Wednesday, May 20, 2009

SQLAlchemy Bind and Result Processors

With any given object-relational mapper technology, the basic use case is the ability to map abstract data types to tables and instances of these types to rows in these tables. There is also a need to may primitive programming language types to primitive database column types. This is be no means easily achieved. Especially if the object-relational mapper in question supports multiple databases. Any popular object-relational mapper will support more than a single database. If it were the case that only a single database were supported by an ORM, there really wouldn't be a need for the ORM to begin with. In fact, if only a single database would need to be supported, it might be beneficial to not use an ORM because of the overhead that would be removed. This is rarely the case. Having said that, developers can generally assume that support for multiple database technologies is a given. Going back to the problem of dealing with primitive type mapping, how would an ORM accomplish this? One approach might be to implement the specific column types for each supported database. This would mean much duplicated functionality and would not be good object oriented practice. SQLAlchemy takes a different approach to handling the vary disparate column types between different database technologies.

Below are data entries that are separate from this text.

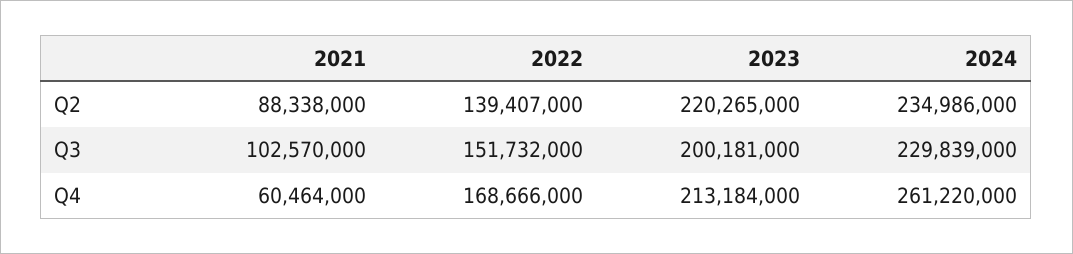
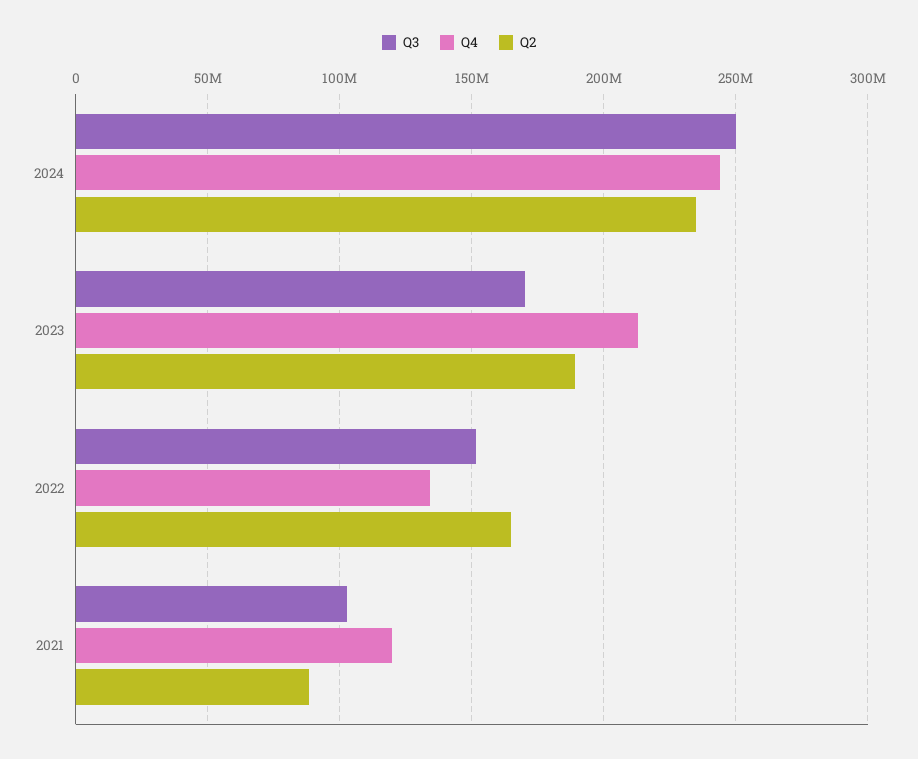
  {
    "Q2": {
      "2021": 88338000,
-     "2022": 139407000,
+     "2022": 165000000,
-     "2023": 220265000,
+     "2023": 190000000,
      "2024": 234986000
    },
    "Q3": {
      "2021": 102570000,
      "2022": 151732000,
-     "2023": 200181000,
+     "2023": 170000000,
-     "2024": 229839000
+     "2024": 250000000
    },
    "Q4": {
-     "2021": 60464000,
+     "2021": 120000000,
-     "2022": 168666000,
+     "2022": 135000000,
      "2023": 213184000,
-     "2024": 261220000
+     "2024": 245000000
    }
  }

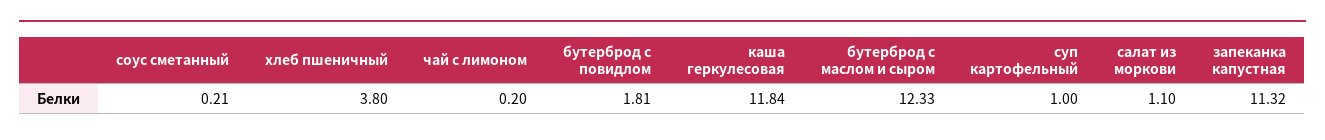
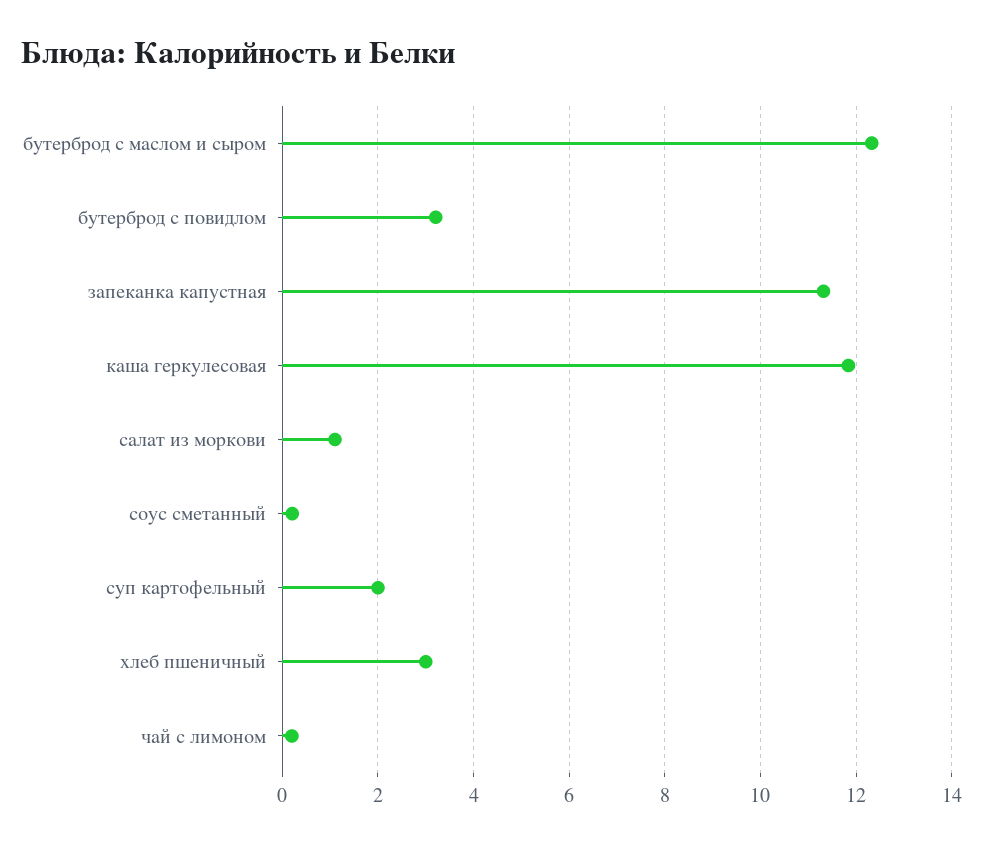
  {
    "соус сметанный": 0.21,
-   "хлеб пшеничный": 3.8,
+   "хлеб пшеничный": 3,
    "чай с лимоном": 0.2,
-   "бутерброд с повидлом": 1.81,
+   "бутерброд с повидлом": 3.2,
    "каша геркулесовая": 11.84,
    "бутерброд с маслом и сыром": 12.33,
-   "суп картофельный": 1,
+   "суп картофельный": 2,
    "салат из моркови": 1.1,
    "запеканка капустная": 11.32
  }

SQLAlchemy defines two abstract type classes; AbstractType and TypeEngine. These two classes not only provide the base type interfaces used in SQLAlchemy, but also provide the default implementations for these methods. When mapping a primitive programming language type to a primitive database column type, there are two directions these types can be mapped. When supplying binding parameters to SQL queries that are initially primitive programming language types, and when retrieving query results from an executed query. In the latter case, the type mapping goes from the primitive database column type to the primitive programming language type.

The AbstractType class defines two methods to accomplish this; bind_processor() and result_processor(). Both methods accept a database dialect parameter so they know which database technology they are dealing with and the idea is to return a callable that performs the necessary transformations before using the data in a query or result set. In other words, bind_processor() returns a function to make the bind parameters used in a query actually usable. The result_processor() method uses the inverse concept. The SQLAlchemy String type is a good example of why these methods are useful. With strings, there are many questions of encoding before they can be used in a database.

One implementation note on the SQLAlchemy implementation of the AbstractType and TypeEngine classes. As illustrated below, the TypeEngine class directly inherits from AbstractType. TypeEngine unnecessarily overrides the bind_processor() and result_processor() methods. Both the signature and implementation of the two methods are the same in both classes. All that changes is the API documentation.